=== Brief ===
Go line by line through the data below and count those that hold "size". Return only the number.

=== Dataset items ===
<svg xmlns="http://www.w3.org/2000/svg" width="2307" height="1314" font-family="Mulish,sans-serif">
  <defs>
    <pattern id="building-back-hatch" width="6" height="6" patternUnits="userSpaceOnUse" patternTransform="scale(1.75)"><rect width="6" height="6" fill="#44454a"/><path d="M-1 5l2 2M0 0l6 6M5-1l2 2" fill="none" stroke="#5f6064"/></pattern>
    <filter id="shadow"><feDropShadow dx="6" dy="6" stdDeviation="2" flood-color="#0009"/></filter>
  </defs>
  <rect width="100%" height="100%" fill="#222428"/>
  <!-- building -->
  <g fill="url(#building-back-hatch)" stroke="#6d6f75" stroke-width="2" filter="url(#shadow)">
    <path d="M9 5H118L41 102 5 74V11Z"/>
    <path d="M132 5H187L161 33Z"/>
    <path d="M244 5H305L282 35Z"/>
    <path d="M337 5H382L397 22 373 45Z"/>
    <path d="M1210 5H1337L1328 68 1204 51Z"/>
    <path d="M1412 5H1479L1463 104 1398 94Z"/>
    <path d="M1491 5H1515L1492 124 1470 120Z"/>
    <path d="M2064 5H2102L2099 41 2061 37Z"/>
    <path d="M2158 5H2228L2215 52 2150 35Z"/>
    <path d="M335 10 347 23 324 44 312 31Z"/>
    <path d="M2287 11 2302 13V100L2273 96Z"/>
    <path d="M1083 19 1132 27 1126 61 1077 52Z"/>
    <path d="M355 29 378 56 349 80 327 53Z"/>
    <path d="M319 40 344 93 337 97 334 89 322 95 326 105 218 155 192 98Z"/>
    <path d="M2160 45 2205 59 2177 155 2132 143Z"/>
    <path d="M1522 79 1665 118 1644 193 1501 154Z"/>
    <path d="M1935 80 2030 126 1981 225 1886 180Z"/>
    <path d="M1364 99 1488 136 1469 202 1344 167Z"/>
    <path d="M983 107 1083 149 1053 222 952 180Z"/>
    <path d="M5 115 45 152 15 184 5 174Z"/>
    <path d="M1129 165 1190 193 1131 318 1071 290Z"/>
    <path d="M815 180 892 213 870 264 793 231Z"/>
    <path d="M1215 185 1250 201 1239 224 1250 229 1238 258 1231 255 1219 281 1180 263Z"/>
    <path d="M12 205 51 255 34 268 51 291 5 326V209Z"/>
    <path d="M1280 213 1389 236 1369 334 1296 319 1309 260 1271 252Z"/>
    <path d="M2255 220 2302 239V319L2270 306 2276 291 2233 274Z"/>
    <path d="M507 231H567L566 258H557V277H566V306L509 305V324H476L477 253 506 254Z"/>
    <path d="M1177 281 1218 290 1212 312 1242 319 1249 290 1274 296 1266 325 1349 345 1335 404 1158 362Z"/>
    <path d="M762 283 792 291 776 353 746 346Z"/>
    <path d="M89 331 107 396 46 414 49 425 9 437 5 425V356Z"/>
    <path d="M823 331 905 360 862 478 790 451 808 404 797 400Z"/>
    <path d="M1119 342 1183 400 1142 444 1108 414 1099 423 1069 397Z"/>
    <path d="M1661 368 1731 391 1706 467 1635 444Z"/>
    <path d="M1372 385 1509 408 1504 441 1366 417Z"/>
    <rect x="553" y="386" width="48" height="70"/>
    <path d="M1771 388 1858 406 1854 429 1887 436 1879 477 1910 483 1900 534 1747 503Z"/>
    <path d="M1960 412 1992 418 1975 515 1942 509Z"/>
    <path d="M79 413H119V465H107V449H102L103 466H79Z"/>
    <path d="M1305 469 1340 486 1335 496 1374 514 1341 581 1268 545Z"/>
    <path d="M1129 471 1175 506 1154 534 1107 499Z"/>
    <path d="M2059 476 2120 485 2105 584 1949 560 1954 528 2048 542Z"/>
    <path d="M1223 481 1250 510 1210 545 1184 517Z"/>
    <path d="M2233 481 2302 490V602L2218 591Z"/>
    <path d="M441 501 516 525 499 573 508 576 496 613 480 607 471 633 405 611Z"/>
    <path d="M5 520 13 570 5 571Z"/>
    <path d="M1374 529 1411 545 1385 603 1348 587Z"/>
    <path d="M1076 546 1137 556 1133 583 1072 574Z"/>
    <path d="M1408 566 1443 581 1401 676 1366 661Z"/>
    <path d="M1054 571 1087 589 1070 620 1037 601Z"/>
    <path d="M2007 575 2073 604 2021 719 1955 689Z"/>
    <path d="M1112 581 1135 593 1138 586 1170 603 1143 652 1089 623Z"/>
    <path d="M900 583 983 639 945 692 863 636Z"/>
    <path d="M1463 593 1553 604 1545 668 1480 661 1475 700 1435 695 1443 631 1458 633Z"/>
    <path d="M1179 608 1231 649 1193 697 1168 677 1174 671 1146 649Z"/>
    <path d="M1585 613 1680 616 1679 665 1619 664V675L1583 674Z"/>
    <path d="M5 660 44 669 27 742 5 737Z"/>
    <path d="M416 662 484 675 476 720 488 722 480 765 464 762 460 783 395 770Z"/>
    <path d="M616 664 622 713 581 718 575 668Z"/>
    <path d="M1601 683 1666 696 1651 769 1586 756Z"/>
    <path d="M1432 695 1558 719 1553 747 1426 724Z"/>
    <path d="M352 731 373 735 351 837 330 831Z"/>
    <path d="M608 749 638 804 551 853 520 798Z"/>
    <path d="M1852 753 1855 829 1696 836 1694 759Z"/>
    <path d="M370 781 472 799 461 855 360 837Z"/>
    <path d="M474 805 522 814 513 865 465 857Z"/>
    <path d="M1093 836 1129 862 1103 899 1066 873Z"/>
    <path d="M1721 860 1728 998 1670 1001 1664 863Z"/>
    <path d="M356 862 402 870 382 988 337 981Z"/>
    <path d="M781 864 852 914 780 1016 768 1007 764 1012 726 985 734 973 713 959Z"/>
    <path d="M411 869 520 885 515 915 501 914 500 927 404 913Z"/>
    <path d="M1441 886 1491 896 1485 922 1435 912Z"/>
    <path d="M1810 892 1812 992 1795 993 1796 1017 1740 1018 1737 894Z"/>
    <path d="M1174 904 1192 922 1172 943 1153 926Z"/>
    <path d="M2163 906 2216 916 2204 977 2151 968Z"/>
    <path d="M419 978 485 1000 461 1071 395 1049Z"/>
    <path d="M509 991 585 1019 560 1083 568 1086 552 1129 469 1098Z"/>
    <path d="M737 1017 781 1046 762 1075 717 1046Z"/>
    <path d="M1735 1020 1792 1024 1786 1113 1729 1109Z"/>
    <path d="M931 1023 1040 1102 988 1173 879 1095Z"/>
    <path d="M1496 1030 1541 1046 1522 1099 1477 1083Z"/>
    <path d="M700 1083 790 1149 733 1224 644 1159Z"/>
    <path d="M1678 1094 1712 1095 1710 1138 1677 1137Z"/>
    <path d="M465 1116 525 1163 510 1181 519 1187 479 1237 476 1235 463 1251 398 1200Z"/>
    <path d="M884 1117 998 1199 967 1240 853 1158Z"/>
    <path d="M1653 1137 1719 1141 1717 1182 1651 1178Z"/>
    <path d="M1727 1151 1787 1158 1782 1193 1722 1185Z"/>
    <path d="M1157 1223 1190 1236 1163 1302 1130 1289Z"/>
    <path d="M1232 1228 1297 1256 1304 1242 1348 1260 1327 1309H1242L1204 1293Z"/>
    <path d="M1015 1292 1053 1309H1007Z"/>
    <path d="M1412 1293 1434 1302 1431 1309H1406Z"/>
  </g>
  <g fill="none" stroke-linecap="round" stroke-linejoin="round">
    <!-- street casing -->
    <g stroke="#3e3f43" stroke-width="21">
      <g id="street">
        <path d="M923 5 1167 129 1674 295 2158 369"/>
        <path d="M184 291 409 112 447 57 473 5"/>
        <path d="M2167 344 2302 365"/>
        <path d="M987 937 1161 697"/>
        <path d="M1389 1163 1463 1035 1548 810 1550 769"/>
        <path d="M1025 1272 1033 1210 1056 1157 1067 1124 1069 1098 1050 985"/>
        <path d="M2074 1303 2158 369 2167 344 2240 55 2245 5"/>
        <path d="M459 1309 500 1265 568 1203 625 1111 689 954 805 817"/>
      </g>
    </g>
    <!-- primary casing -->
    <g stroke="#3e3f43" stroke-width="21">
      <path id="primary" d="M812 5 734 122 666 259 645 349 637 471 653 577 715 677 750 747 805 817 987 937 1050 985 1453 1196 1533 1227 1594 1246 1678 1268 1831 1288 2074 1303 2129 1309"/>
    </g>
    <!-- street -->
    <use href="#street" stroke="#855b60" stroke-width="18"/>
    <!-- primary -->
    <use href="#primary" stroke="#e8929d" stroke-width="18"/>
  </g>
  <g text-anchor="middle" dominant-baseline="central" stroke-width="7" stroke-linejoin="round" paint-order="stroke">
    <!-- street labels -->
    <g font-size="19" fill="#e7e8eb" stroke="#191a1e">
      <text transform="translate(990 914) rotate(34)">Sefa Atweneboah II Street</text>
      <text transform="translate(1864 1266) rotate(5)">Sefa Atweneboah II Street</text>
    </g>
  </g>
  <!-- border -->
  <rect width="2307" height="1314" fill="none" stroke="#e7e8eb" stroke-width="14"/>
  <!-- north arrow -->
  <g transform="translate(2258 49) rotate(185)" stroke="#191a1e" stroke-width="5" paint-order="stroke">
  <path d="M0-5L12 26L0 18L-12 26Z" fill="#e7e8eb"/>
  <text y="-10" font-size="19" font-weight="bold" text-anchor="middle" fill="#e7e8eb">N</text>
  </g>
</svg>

=== Result of the task ===
2